== DATA EXTRACTS ==

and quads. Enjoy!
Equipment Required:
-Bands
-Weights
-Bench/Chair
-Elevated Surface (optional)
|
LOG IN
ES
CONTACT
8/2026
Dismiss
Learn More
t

===
== DATA EXTRACTS ==

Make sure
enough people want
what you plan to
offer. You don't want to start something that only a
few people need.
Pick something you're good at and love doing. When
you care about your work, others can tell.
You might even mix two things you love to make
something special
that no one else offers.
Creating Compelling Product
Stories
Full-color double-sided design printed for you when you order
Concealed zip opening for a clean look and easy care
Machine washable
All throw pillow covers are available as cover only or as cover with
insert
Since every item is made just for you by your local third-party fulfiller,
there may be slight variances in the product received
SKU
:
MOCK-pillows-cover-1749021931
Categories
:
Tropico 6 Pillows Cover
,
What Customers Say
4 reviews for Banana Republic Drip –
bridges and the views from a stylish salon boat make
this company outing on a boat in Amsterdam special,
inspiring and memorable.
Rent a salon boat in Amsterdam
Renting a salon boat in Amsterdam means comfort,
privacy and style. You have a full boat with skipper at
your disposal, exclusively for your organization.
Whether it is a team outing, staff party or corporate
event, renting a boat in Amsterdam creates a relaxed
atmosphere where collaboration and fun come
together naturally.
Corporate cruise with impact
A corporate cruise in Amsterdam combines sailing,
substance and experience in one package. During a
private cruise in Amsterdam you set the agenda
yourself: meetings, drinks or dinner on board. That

===

WORK TO COMPLETE> Search the data for the string "boat". List each line that has it.

ANSWER SPACE>
bridges and the views from a stylish salon boat make
this company outing on a boat in Amsterdam special,
Rent a salon boat in Amsterdam
Renting a salon boat in Amsterdam means comfort,
privacy and style. You have a full boat with skipper at
event, renting a boat in Amsterdam creates a relaxed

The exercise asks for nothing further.